| Provided passage |
Sodium and lithium don't react the same way: one slowly gets oxidized when coming in contact with air, while the other often explodes rather violently. I think this enhanced reactivity of lithium can be put on one level with that of sodium- vs. lithiumborohydride. (I would like to see someone throwing a big lump of lithium into a bucket of water!  :o )

To make water air-free, it also can be put under vacuum before dissolving the borohydride in it, isn't it? (at least as long as you immediately flush with inert gas right after air removal/before commencing with borohydride addition, it should be impossible for any air to enter the borohydride solution...  ;) )

(BTW slightly basifying the borohydride solution with NaOH does a very good job too in stabilizing the whole shebang... at least most of the manufacturers of aequous borohydride solutions believe in it!  ;) )


indole_amine

LaBTop

  • Guest
Yes,
« Reply #7 on: October 25, 2004, 05:01:00 AM »
you are right, I should have frased it as follows:

Can anybody try out Bariums wet method with 40% NaBH4 --in water--, where that water portion is then made airfree by applying high vacuum first.

Since the quote says that the resulting -airfree- 40% NaBH4/water solution stays fairly reactive during several hours, this should be tried asap.
And I read that "several hours" as under normal reaction circumstances, so without applying high vacuum during that reaction. The 40% NaBH4 in there will remain quite active during several hours.
He already uses a commercially obtained (basified with a pinch NaOH) 40% NaBH4 solution, but I like to see if the yield can be improved further by making that commercial solution also airfree.
I'm a yield-freak. ;)   LT/

PS: made a few edits extra in the long post, to clarify things which were typed wrong.


r2e3

  • Guest
ok
« Reply #8 on: October 25, 2004, 08:29:00 PM »
lithium and water is a slow reaction

i have made up my mind now ::)

indole_amine

  • Guest
Li is very reactive
« Reply #9 on: October 25, 2004, 08:35:00 PM »

hypo

  • Guest
huh?
« Reply #10 on: October 25, 2004, 09:04:00 PM »
i really don't want to annoy you, but usually Na is considered to be
more reactive than Li. because electronegativity decreases when you go
down in the periodic table. Li < Na < K. ever heard of Na-organyls?


indole_amine

  • Guest
Li > Na > K
« Reply #11 on: October 25, 2004, 10:44:00 PM »

hypo

  • Guest
google
« Reply #12 on: October 25, 2004, 10:51:00 PM »

http://jchemed.chem.wisc.edu/JCESoft/CCA/CCA2/MAIN/ALKALI/CD2R1.HTM


(note that this page is somewhat skewed, since the density probably has
an effect in this case too)

> Lithium is on top of the alkali metals, so if electronegativity decreases when
> going down the table, it should be Li > Na > K.

yes Li > Na > K for electronegativity,
but Li < Na < K for reactivity.  ;)

| Written problem A |
In the forum thread, what is the commercial 40% NaBH4 solution basified with?
| Written problem B |
Condense the paragraph of the forum thread that begins "To make water air-free" into a single shorter sentence that keeps its main facts.
| Written problem C |
Carry the forum thread on alkali metal reactivity further, beginning after its last reply.
The material that comes next is separate from the forum thread.

| Data segment |
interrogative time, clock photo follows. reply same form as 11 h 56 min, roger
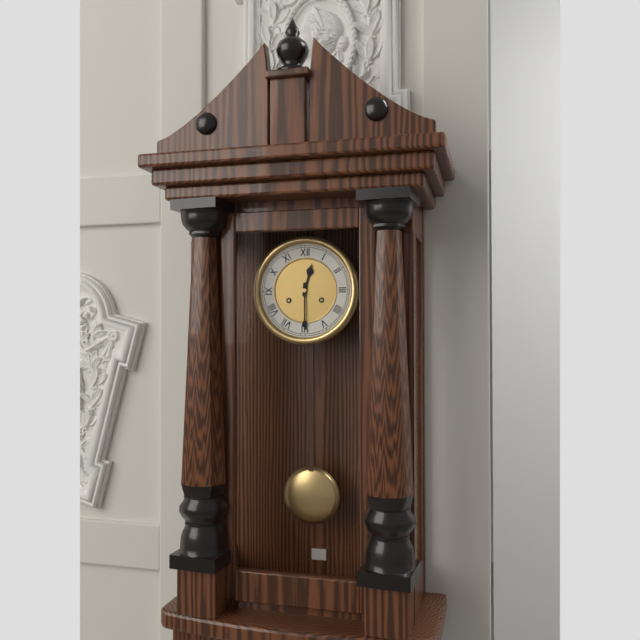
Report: 12 h 30 min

| Exercise answer A |
A pinch of NaOH.

| Exercise answer B |
Water can be made air-free by putting it under vacuum before the borohydride is dissolved in it, and if it is flushed with inert gas right after the air is removed and before the borohydride is added, no air should be able to enter the solution.

| Exercise answer C |
(they aren't active for attracting electrons, but for getting rid of their electron)

> Lithium has a lower bp than sodium, hence the reaction with water may be more violent.

????


indole_amine

  • Guest
ah
« Reply #13 on: October 25, 2004, 10:56:00 PM »
Then call it reactivity, not electronegativity.

And although lithiums electronegativity is greater than that of sodium, it still reacts more vigorously with water: because it melts earlier, splatters earlier, gives smaller spots which heat up even quicker, and a fire is therefore set off much earlier than with sodium.

As you (hypo) are an experienced experimenter, I would advise you to take it to the test: Take two big buckets (preferably metal ones), fill with water. Take 500g of sodium which has been stored under petroleum previously, and 500g lithium which has been stored the same way. Make sure u use at least that much, else you won't notice any measurable effects. Also make sure you don't use any gloves here, it could cause imprecise results. Wash both lumps with plenty of alcohol, then quickly throw them both into a separate bucket (as you will realize later, it is VERY important to conduct the experiments at the same time and as close together as possible), take off your protection glasses and wait.

All others: DON'T TRY THIS! You *may* lack hypo's knowledge and therefore you most likely will cause a big explosion when attempting this. Don't do it.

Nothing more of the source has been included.